- **EXERCISE PASSAGE**:
• • • • • • •
# my black 200



## 200esex (Jun 8, 2003)

put comments on my page i feel sad cause no one ever writes comments:-(

http://www.cardomain.com/member_pages/view_page.pl?page_id=414749&cat=25&val=1


----------



## GTSboy (Dec 14, 2002)

i like the wheels, clean and nice looking SX you have there


----------



## dry (Oct 21, 2002)

Very nice, what wheels you got on there... kinda look like mine...


----------



## ImportCarTuner (Jun 9, 2002)

Nice ride bro.


----------



## whiteb14 (Jul 7, 2002)

very clean 200.... 
















btw... SLAM DAT MOFO!


----------



## 200esex (Jun 8, 2003)

I know it needs to be lowered! DMAN YOU NISSAN FOR MAKING IT SO EXPENSIVE TO PROPERLY LOWER THE B14!!

yeah thats why i have the comment saying "ill update my page when I get money for suspension"


----------



## LIUSPEED (May 29, 2002)

very nice !

you plan on makin it stealth?


----------



## Exalta (Jan 21, 2003)

i posted a comment 

How about rating my car too? 
The link for My cardomain site is on my sig


----------



## 200esex (Jun 8, 2003)

whats a exalta? its cool though. I rated your page "i like it"


----------



## pearsont74 (Oct 1, 2002)

nice ride man...


----------



## Z_Spool (Sep 27, 2003)

Signed your GB.


----------



## 200esex (Jun 8, 2003)

abviously no one red my little blurb..... yes im going to lower it any way you could make it cheaper and id be done sooner


----------



## Exalta (Jan 21, 2003)

200esex said:


> *whats a exalta? its cool though. I rated your page "i like it" *


Hey thanks for rating it! It's the Philippine version of the Sentra


----------
• • • • • • •
- **PROBLEM 1**: Update the forum thread starting at "put comments on" and ending at "(Dec 14, 2002)", replacing "comments" with "feedback".
• • • • • • •
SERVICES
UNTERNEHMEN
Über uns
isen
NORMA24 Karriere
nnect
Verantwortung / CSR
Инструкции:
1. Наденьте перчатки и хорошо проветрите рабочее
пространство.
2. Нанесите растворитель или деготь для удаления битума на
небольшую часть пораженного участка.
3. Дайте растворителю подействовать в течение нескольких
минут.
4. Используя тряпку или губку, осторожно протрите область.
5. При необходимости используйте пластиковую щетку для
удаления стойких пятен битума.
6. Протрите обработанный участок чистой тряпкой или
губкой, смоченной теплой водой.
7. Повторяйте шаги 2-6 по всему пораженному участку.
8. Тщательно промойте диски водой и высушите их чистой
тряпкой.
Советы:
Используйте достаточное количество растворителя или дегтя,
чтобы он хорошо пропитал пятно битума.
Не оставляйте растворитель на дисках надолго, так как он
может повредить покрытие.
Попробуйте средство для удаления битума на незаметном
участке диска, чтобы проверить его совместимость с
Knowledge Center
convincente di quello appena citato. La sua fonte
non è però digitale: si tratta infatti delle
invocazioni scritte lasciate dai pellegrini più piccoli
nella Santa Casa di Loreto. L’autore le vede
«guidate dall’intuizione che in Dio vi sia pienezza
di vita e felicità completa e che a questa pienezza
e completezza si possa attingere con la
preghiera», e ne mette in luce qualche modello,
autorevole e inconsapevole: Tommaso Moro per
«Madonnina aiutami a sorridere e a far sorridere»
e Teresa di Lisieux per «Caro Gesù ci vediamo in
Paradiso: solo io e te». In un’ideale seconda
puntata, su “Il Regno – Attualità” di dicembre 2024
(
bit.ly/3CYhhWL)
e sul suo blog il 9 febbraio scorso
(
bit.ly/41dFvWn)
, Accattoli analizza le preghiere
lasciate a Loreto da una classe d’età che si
• • • • • • •
- **PROBLEM 2**: Reproduce the records word for word, starting at their first line and ending at the line that contains "небольшую часть пораженного участка.".

- **TASK RESPONSE 1**:
put feedback on my page i feel sad cause no one ever writes feedback:-(

http://www.cardomain.com/member_pages/view_page.pl?page_id=414749&cat=25&val=1


----------



## GTSboy (Dec 14, 2002)

- **TASK RESPONSE 2**:
SERVICES
UNTERNEHMEN
Über uns
isen
NORMA24 Karriere
nnect
Verantwortung / CSR
Инструкции:
1. Наденьте перчатки и хорошо проветрите рабочее
пространство.
2. Нанесите растворитель или деготь для удаления битума на
небольшую часть пораженного участка.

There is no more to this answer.